Thursday's hearing was held just hour after U.S. Sen. Susan Collins of Maine, a Republican, announced that Trump administration officials told her they have ended the immigration enforcement surge in Maine, although "normal operations" will continue. Federal officials have said they detained more than 200 people in recent weeks but have only publicly identified a small number who have criminal records.
Since the nationwide immigration enforcement began, the Trump administration has also reportedly issued guidance to agents with Immigration and Customs Enforcement that they can forcibly enter a person's home with an administrative warrant rather than a court-issued warrant signed by a judge. Critics say that is a clear violation of the Fourth Amendment's protections against warrantless or unreasonable search and seizure.

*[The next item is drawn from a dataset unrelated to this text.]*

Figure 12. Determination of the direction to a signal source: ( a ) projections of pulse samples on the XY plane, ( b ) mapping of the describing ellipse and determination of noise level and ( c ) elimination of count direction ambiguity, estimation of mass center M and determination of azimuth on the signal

Alicia Rea, a policy fellow and attorney with Maine ACLU, described the bill as offering guidance and "reaffirming our independence and what our rights are — that valid judicial warrants mean something still in the state of Maine and that the Fourth Amendment really means something to us."

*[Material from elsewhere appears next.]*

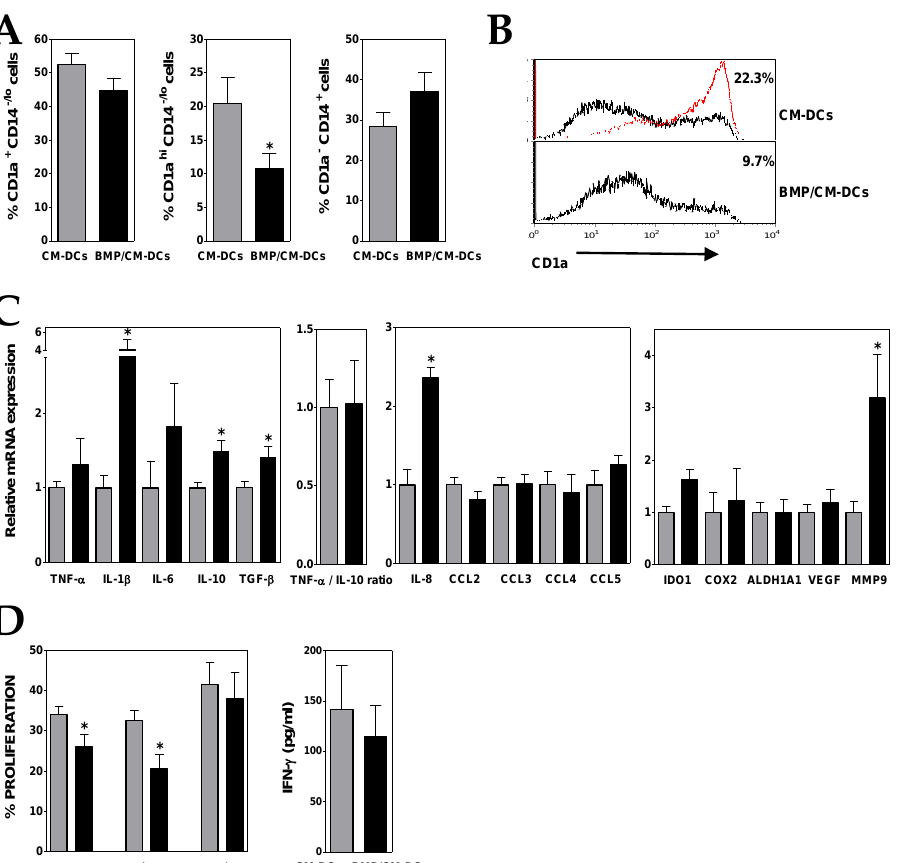
Figure 2. BMP4-overexpressing ALL cells exhibit a higher capacity to generate immunosuppressive DCs. ( A ) Percentages of CD1a + CD14 − / lo , CD1a hi CD14 − / lo and CD1a − CD14 + cells recovered DCs. ( A ) Percentages of CD1a + CD14 -/lo , CD1a hi CD14 -/lo and CD1a - CD14 + cells recovered after 5–6 days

Gov. Janet Mills, a Democrat who formerly served as the state's attorney general, did not testify in person but submitted written testimony in support of the bill. Mills wrote that the bill "comes at an important moment," despite Thursday's news that the federal immigration crackdown was ending in Maine.
"As I have said, if the federal government has warrants, it should show them," Mills wrote. "Therefore, I strongly support a change to state law prohibiting any federal agents who do not have a valid judicial warrant from entering nonpublic areas of our public schools, institutions of higher education, health care and child care facilities or public libraries. The bottom line is this: while the federal government ignores the constitutional rights guaranteed to us all, Maine will defend them — and this bill accomplishes that."
Several dozen people testified in support of the bill, LD 2106, and no one opposed it during the first several hours of in-person or online testimony. But some lawmakers — particularly from the Republican side — questioned how the bill could be enforced given that federal law typically supersedes state law.
And Republican state Rep. Donald Ardell of Monticello, a former federal officer and investigator who worked part of his career in immigration enforcement, said the bill could impede the diverse work that agents conduct. As an example, Ardell suggested that the bill could prohibit immigration agents from even coordinating with a school or child care facility for the care of a child after a parent has been detained.
Ardell also blamed the current tensions over immigration enforcement on bad actors and on politicians, not on the aggressive tactics of immigration agents.
"Were our immigration officers permitted to conduct their duties in a safe, sane and orderly fashion, the sense of this would be quite different," he said. "The chaos on some of America's streets was not initiated by immigration enforcement but by uncontrolled and often childish displays witnessed in its opposition, a fire stoked not by public safety but by politics."